Material provided:
####

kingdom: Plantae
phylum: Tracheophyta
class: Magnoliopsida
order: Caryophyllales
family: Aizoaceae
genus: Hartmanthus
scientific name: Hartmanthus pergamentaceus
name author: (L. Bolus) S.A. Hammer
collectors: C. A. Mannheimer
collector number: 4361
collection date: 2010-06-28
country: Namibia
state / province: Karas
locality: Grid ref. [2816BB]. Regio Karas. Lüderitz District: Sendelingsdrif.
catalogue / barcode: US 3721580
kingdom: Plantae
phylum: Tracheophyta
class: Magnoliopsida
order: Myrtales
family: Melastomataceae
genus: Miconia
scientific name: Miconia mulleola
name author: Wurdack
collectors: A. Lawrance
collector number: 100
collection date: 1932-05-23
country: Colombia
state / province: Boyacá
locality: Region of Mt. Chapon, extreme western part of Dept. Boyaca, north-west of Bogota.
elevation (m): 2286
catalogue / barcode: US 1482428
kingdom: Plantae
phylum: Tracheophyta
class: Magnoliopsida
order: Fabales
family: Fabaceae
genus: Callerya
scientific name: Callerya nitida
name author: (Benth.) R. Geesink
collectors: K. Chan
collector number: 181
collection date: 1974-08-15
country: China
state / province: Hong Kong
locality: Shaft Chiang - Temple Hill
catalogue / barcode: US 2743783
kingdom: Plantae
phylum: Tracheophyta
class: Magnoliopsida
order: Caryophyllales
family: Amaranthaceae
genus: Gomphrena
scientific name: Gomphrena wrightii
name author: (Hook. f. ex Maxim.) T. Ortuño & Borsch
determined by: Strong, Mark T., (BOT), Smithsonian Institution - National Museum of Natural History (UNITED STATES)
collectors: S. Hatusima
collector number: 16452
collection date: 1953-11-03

####

Task goal: Copy out the data lines from the one containing "collector number: 4361" through the one containing "country: China", keeping each line as it appears.

Answer for the task:
collector number: 4361
collection date: 2010-06-28
country: Namibia
state / province: Karas
locality: Grid ref. [2816BB]. Regio Karas. Lüderitz District: Sendelingsdrif.
catalogue / barcode: US 3721580
kingdom: Plantae
phylum: Tracheophyta
class: Magnoliopsida
order: Myrtales
family: Melastomataceae
genus: Miconia
scientific name: Miconia mulleola
name author: Wurdack
collectors: A. Lawrance
collector number: 100
collection date: 1932-05-23
country: Colombia
state / province: Boyacá
locality: Region of Mt. Chapon, extreme western part of Dept. Boyaca, north-west of Bogota.
elevation (m): 2286
catalogue / barcode: US 1482428
kingdom: Plantae
phylum: Tracheophyta
class: Magnoliopsida
order: Fabales
family: Fabaceae
genus: Callerya
scientific name: Callerya nitida
name author: (Benth.) R. Geesink
collectors: K. Chan
collector number: 181
collection date: 1974-08-15
country: China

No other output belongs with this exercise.